Dangerously Fabulous

Bike riding is becoming a big deal across America. Major cities are adding miles of bicycle lanes to their congested streets, people are urged to bike to work, laws are being passed to protect bicyclists. Bicycle riding is becoming a big deal across America. Big deal! I was riding a bike, in New York City, in Manhattan, 40 years ago. Without a helmet.

Years ago, way back in the 1970's, before helmet laws and dedicated bike lanes, on Saturdays and Sundays, weather permitting, I would ride my sleek maroon 10-speed racing bike to Central Park and then ride miles around and through the beautiful landmark park, with its zoo, boating lake and walking paths.

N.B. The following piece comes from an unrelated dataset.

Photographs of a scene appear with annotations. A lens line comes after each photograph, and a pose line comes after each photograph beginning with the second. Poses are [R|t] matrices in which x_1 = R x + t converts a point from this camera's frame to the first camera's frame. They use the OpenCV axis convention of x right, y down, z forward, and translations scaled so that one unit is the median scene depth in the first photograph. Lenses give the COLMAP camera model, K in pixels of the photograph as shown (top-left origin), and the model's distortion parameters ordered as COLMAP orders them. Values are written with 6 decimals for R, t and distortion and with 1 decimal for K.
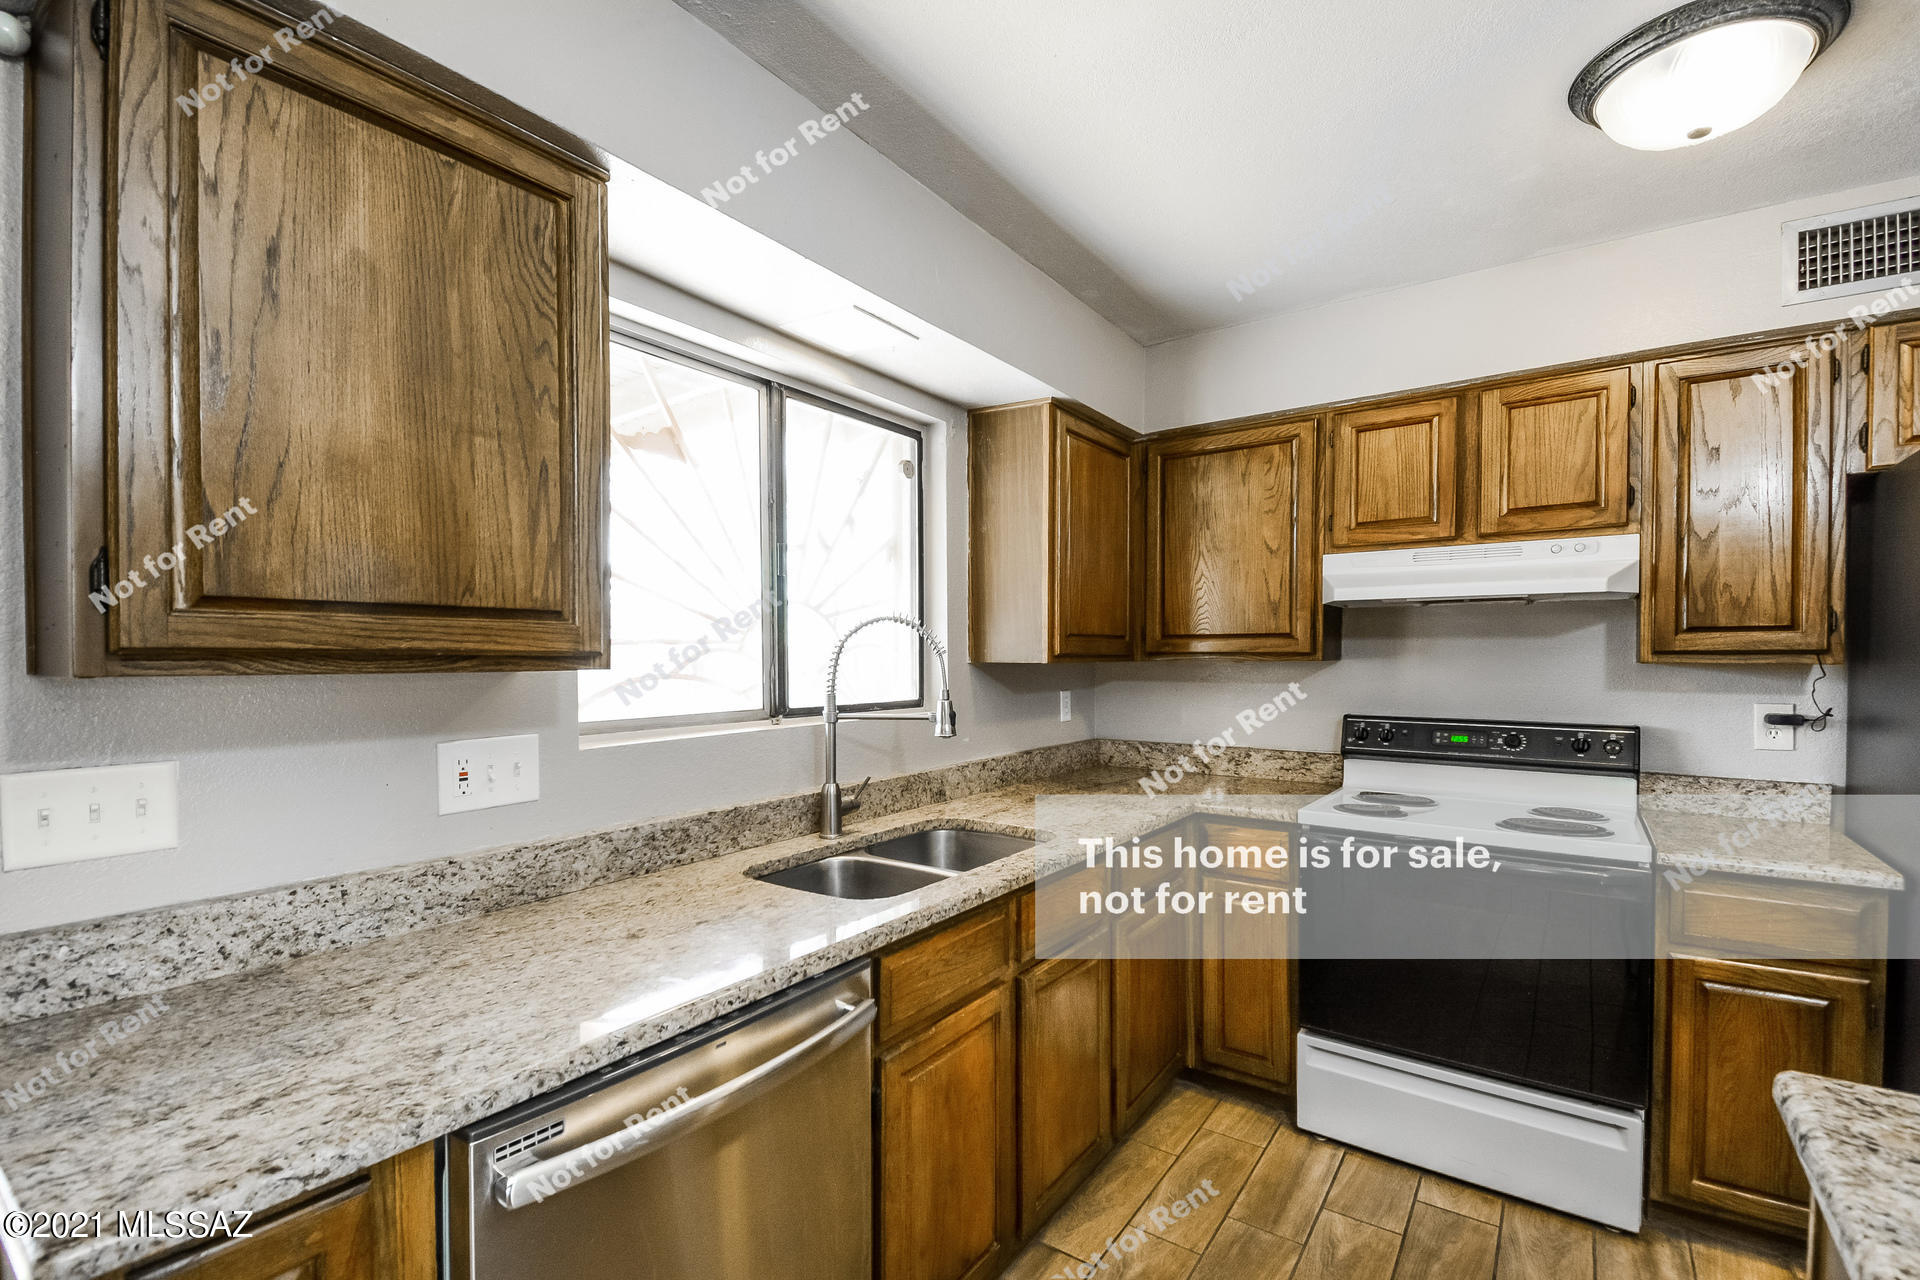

On these weekends I would take off on my racing bike, riding from my residence on Manhattan's Upper East Side, along 79th St, to Central Park. I had to dodge trucks, cars, cabbies, drivers who parked their cars and then opened their car door into traffic - without looking - as I was riding by. And I had to avoid pedestrians, lots of pedestrians, many of whom thought nothing of jaywalking. And this was way before there was any "Bicycle Awareness" programs, or signs, or dedicated bicycle lanes. And, worse, I had to avoid ALL the many sewers in the streets; the sewer grates had open slots, slots that were wider than my bike tires and if I hit them my tires would go into the grating and my bike would crash, sending me flying head over heels. While riding the streets of New York, I had to swerve into traffic to avoid each of the many sewers, on every block.

Nonetheless, despite all the dangers, I loved riding my bike in New York City. I loved riding my bike in Central Park. It was magical. It was fabulous. It was dangerous. It was dangerously fabulous!

Eventually, I moved to L.A. And instead of buying a bike I had to buy a car.